45. What type of quantification is done before the sample pooling to ensure an equimolar quantity of each sample?

The Qubit fluorometer is used.

46. How long is extracted RNA stable for, prior to sequencing?

RNA degradation rates vary depending on storage conditions, the extraction method used, and freeze/thaw cycles. It is recommended that if the RNA is to be stored for any length of time this should be done at -80C, and freeze/thaw cycles are minimised. Proper RNA handling techniques should be adhered to in order to minimise the potential for nuclease contamination - we recommend visiting our "Nanopore know-how" section of the Community (https://community.nanoporetech.com/knowledge/know-how) for advice on nucleic acid storage and stability.

47. What is the loading volume required for the MinION and GridION?

All details about library loading volumes, and detailed instructions on library loading for the MinION/GridION/PromethION, are highlighted within the corresponding protocols. All protocols can be found in the Nanopore Community under the "Knowledge" section.

48. Is it correct that you need to obtain 100,000 reads per barcoded sample?
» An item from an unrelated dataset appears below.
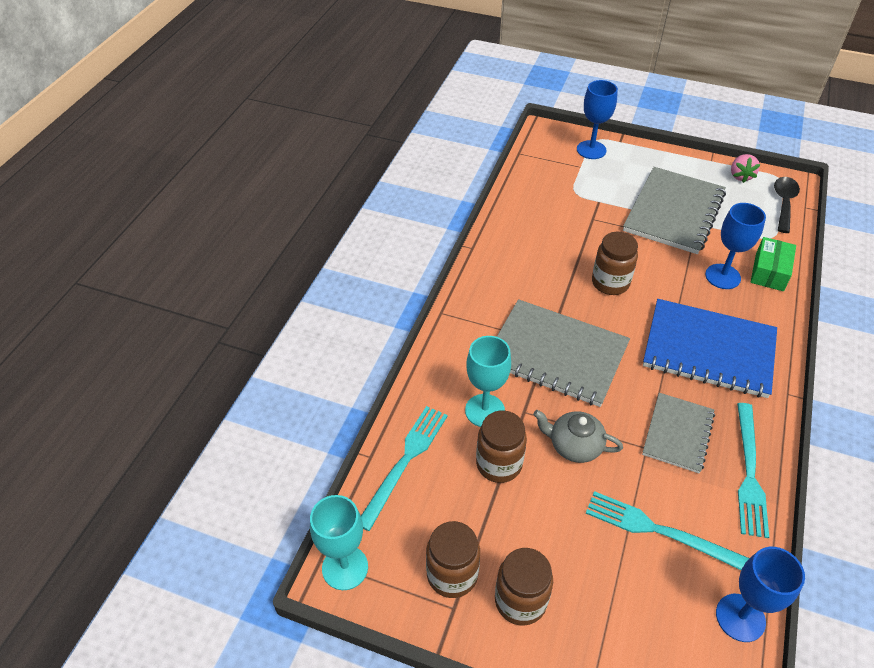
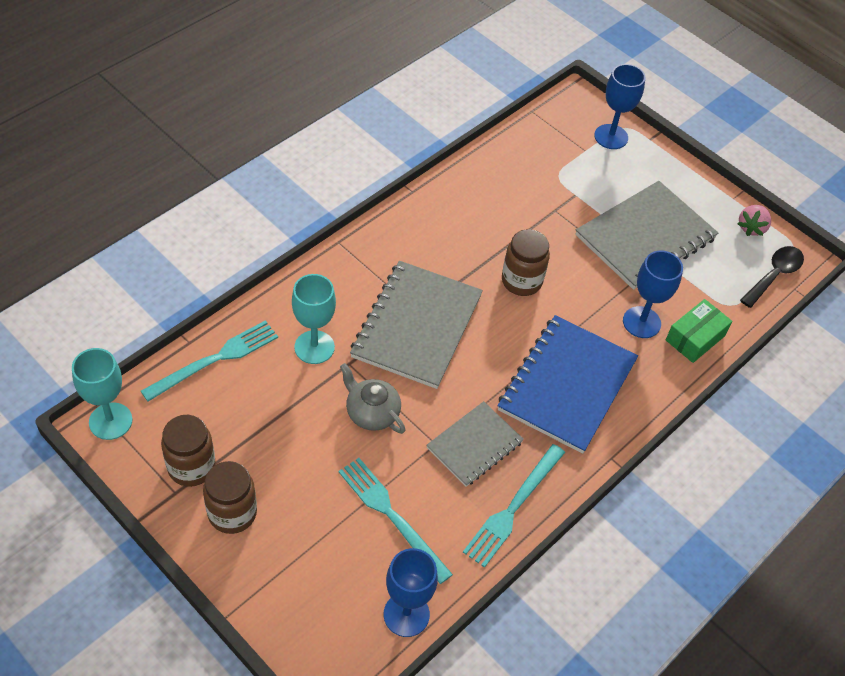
camera: 20 degrees right, 5 degrees up
brown jar [476,411,527,483] -> none
grey notebook [497,299,630,407] -> grey notebook turned 60 degrees clockwise [350,261,483,389]
blue notebook [643,299,777,398] -> blue notebook turned 75 degrees clockwise [498,315,638,454]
Nick Loman has provided a release note for the V3 protocol, stating that 100,000 reads are needed, per sample (per barcode), to achieve 50x minimum depth of coverage across all targets. Please see here for the release note: https://artic.network/resources/ncov/ncov-amplicon-v3.pdf.

49. Can the flow cell used for SARS-Cov-2 sequencing be reused for other applications?

The flow cell can be reused, yes, but always ensure that you wash and store the flow cells following Oxford Nanopore guidelines. All such protocols can be found in the Nanopore Community.

Authors: Phillip James, Applications Manager - UK, Oxford Nanopore Technologies Ltd.